Pope Francis holds mass for 10,000 members of Morocco’s Catholic minority

On Sunday, Pope Francis held mass for nearly 10,000 members of Morocco’s Catholic minority, on the second day of a visit during which he has already met migrants and trainee imams.

The Argentine pontiff started the day at a social centre near Rabat, before meeting religious leaders at the cathedral in the Moroccan capital.

The highlight for the Catholic community was the mass held at a city stadium that marks the conclusion of the pope’s two-day visit.

Francis is the first pontiff to visit the North African country since John Paul II in 1985, and his arrival drew thousands to the streets on Saturday.

Christians are a tiny minority in Morocco where 99 percent of the population is Muslim, with sub-Saharan Africans making up a large part of the country’s 30,000-strong Catholic community.

There are a few thousand Christian converts in Morocco, who since 2017 have called openly for the right to live “without persecution” and “without discrimination”.

Speaking at Saturday’s welcome ceremony, the pope defended “freedom of conscience” and “religious freedom”.

The pontiff also highlighted the suffering of migrants, denouncing “indifference and silence” while calling on people to consider them “as people, not numbers”.

The fate of migrants has been a focal point of Francis’s papacy and he concluded his Saturday schedule at a Caritas charity centre which offers them support.

While at the centre, where children donned colourful hats to greet the pope, Francis criticised “collective expulsions” and said ways for migrants to regularise their status should be encouraged.
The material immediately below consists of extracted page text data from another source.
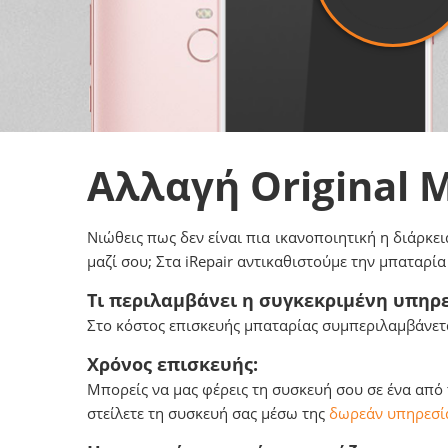
Αλλαγή Original
Νιώθεις πως δεν είναι πια ικανοποιητική η διάρκει
μαζί σου; Στα iRepair αντικαθιστούμε την μπαταρί
Τι περιλαμβάνει η συγκεκριμένη υπηρε
Στο κόστος επισκευής μπαταρίας συμπεριλαμβάνετα
Χρόνος επισκευής:
Μπορείς να μας φέρεις τη συσκευή σου σε ένα από
στείλετε τη συσκευή σας μέσω της
δωρεάν υπηρεσία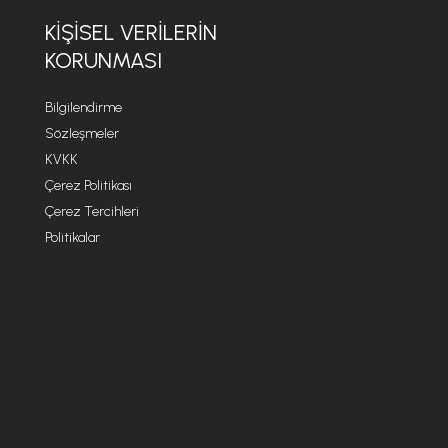
KİŞİSEL VERİLERİN
KORUNMASI
Bilgilendirme
Sözleşmeler
KVKK
Çerez Politikası
Çerez Tercihleri
Politikalar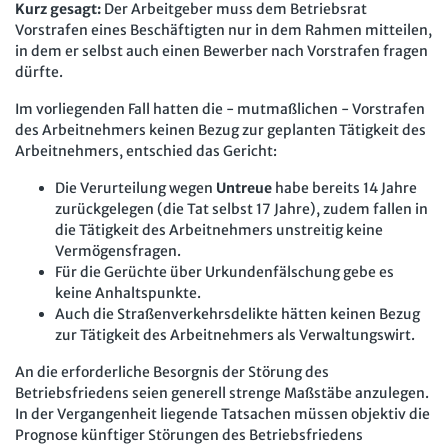
Kurz gesagt:
Der Arbeitgeber muss dem Betriebsrat
Vorstrafen eines Beschäftigten nur in dem Rahmen mitteilen,
in dem er selbst auch einen Bewerber nach Vorstrafen fragen
dürfte.
Im vorliegenden Fall hatten die - mutmaßlichen - Vorstrafen
des Arbeitnehmers keinen Bezug zur geplanten Tätigkeit des
Arbeitnehmers, entschied das Gericht:
Die Verurteilung wegen
Untreue
habe bereits 14 Jahre
zurückgelegen (die Tat selbst 17 Jahre), zudem fallen in
die Tätigkeit des Arbeitnehmers unstreitig keine
Vermögensfragen.
Für die Gerüchte über Urkundenfälschung gebe es
keine Anhaltspunkte.
Auch die Straßenverkehrsdelikte hätten keinen Bezug
zur Tätigkeit des Arbeitnehmers als Verwaltungswirt.
An die erforderliche Besorgnis der Störung des
Betriebsfriedens seien generell strenge Maßstäbe anzulegen.
In der Vergangenheit liegende Tatsachen müssen objektiv die
Prognose künftiger Störungen des Betriebsfriedens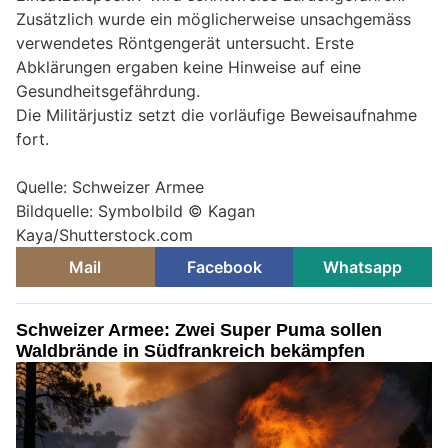
Zusätzlich wurde ein möglicherweise unsachgemäss
verwendetes Röntgengerät untersucht. Erste
Abklärungen ergaben keine Hinweise auf eine
Gesundheitsgefährdung.
Die Militärjustiz setzt die vorläufige Beweisaufnahme
fort.
Quelle: Schweizer Armee
Bildquelle: Symbolbild © Kagan
Kaya/Shutterstock.com
Mail
Facebook
Whatsapp
Schweizer Armee: Zwei Super Puma sollen
Waldbrände in Südfrankreich bekämpfen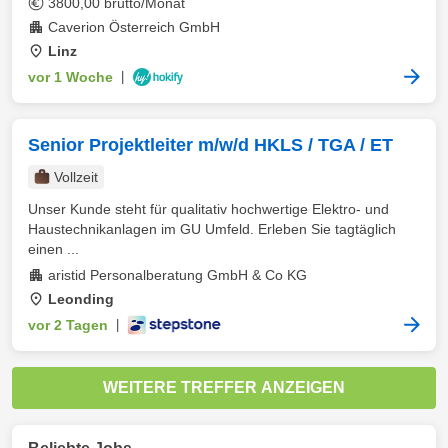
3800,00 brutto/Monat
Caverion Österreich GmbH
Linz
vor 1 Woche
|
Senior Projektleiter m/w/d HKLS / TGA / ET
Vollzeit
Unser Kunde steht für qualitativ hochwertige Elektro- und
Haustechnikanlagen im GU Umfeld. Erleben Sie tagtäglich
einen ...
aristid Personalberatung GmbH & Co KG
Leonding
vor 2 Tagen
|
WEITERE TREFFER ANZEIGEN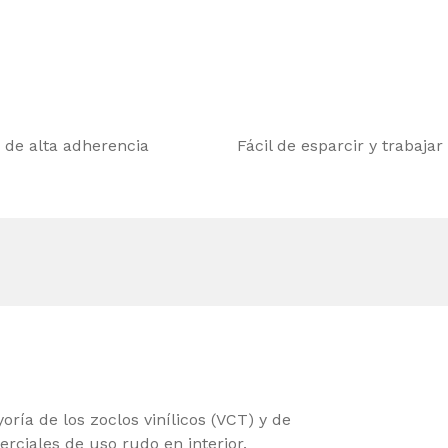
 de alta adherencia
Fácil de esparcir y trabajar
ía de los zoclos vinílicos (VCT) y de
erciales de uso rudo en interior.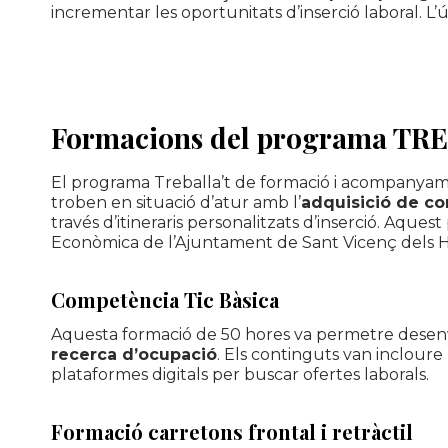
incrementar les oportunitats d’inserció laboral. 
Formacions del programa TR
El programa Treballa’t de formació i acompanyament
troben en situació d’atur amb l’
adquisició de co
través d’itineraris personalitzats d’inserció. Aqu
Econòmica de l’Ajuntament de Sant Vicenç dels Ho
Competència Tic Bàsica
Aquesta formació de 50 hores va permetre desen
recerca d’ocupació
. Els continguts van incloure
plataformes digitals per buscar ofertes laborals.
Formació carretons frontal i retràctil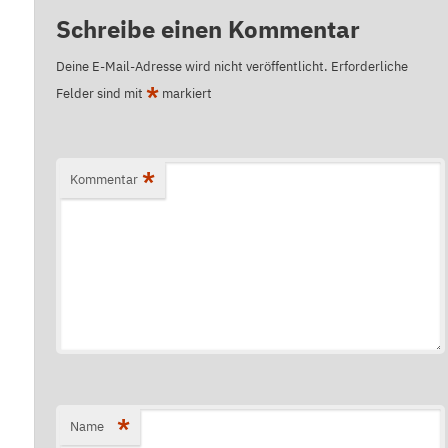
Schreibe einen Kommentar
Deine E-Mail-Adresse wird nicht veröffentlicht.
Erforderliche
*
Felder sind mit
markiert
*
Kommentar
*
Name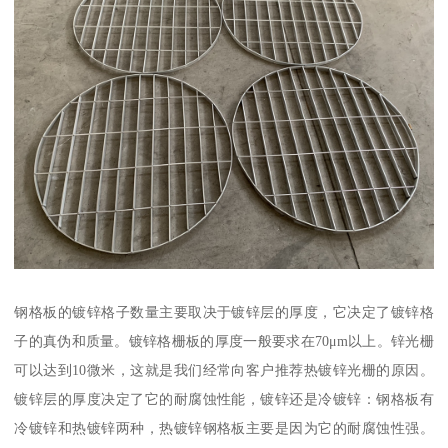
钢格板的镀锌格子数量主要取决于镀锌层的厚度，它决定了镀锌格
子的真伪和质量。镀锌格栅板的厚度一般要求在70μm以上。锌光栅
可以达到10微米，这就是我们经常向客户推荐热镀锌光栅的原因。
镀锌层的厚度决定了它的耐腐蚀性能，镀锌还是冷镀锌：钢格板有
冷镀锌和热镀锌两种，热镀锌钢格板主要是因为它的耐腐蚀性强。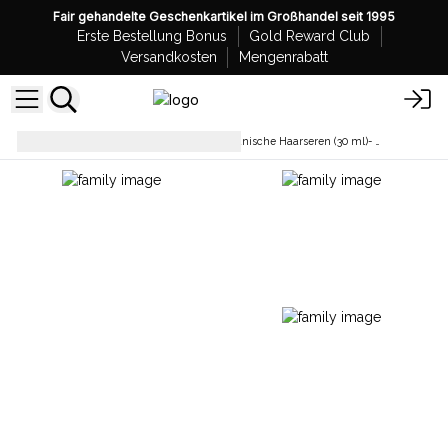
Fair gehandelte Geschenkartikel im Großhandel seit 1995
Erste Bestellung Bonus
Gold Reward Club
Versandkosten
Mengenrabatt
Haarpflege
Großhandel Organische Haarseren (30 ml)- 6 einzigartige Formeln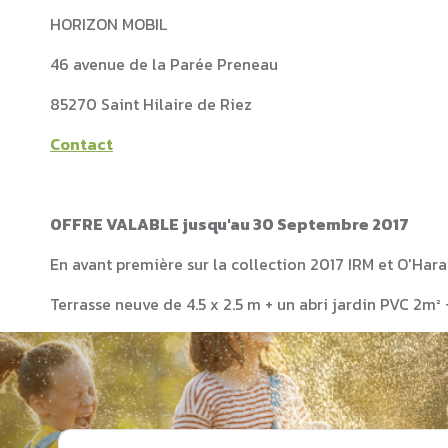
HORIZON MOBIL
46 avenue de la Parée Preneau
85270 Saint Hilaire de Riez
Contact
OFFRE VALABLE jusqu'au 30 Septembre 2017
En avant première sur la collection 2017 IRM et O'Hara 
Terrasse neuve de 4.5 x 2.5 m + un abri jardin PVC 2m² 
g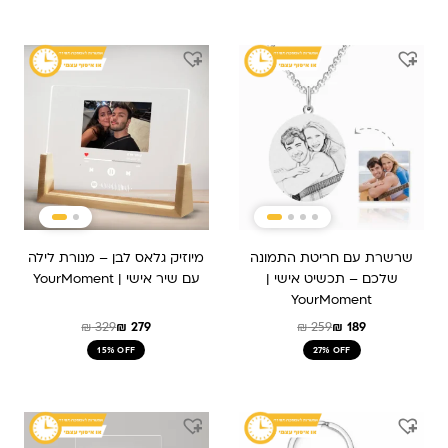
המחיר
המחיר
המחיר
המחיר
המקורי
הנוכחי
המקורי
הנוכחי
היה:
הוא:
היה:
הוא:
₪ 279.
₪ 329.
₪ 189.
₪ 259.
שרשרת עם חריטת התמונה
מיוזיק גלאס לבן – מנורת לילה
שלכם – תכשיט אישי |
עם שיר אישי | YourMoment
YourMoment
₪
329
₪
279
₪
259
₪
189
15% OFF
27% OFF
המחיר
המחיר
המחיר
המחיר
המקורי
הנוכחי
המקורי
הנוכחי
היה:
הוא:
היה:
הוא: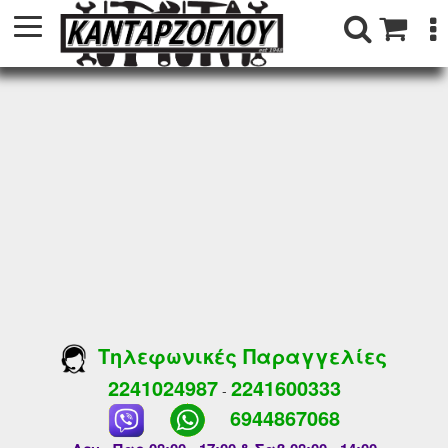
Τηλεφωνικές Παραγγελίες
2241024987
2241600333
-
6944867068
Morocco says it has a “humanistic” approach to migration and rejects allegations by rights groups of “brutal arrest campaigns” and “forced displacement” to the country’s southern border.

Jerusalem declaration

Francis was welcomed to Morocco by King Mohammed VI — who describes himself as “commander of the faithful” — and the two on Saturday addressed the “sacred character of Jerusalem”.

The city should be a “symbol of peaceful coexistence” for Christians, Jews and Muslims, they said in a joint statement released by the Vatican.

“The specific multi-religious character, the spiritual dimension and the particular cultural identity of Jerusalem… must be protected and promoted,” said the text, which was jointly signed at Rabat’s royal palace.

The Moroccan king chairs a committee created by the Organisation of Islamic Cooperation to safeguard and restore Jerusalem’s religious, cultural and architectural heritage.

Jerusalem’s status is perhaps the most sensitive issue in the Israeli-Palestinian conflict.

Israel sees the entire city as its capital, while the Palestinians want the eastern sector as the capital of their future state.

US President Donald Trump sparked anger across the Muslim world when he recognised Jerusalem as Israel’s capital in 2017.

Francis’s palace meeting with the king was followed by a visit to an institute which hosts around 1,300 trainee imams and preachers.

There they heard from a French and a Nigerian student of the institute, which teaches “moderate Islam” and is backed by the king.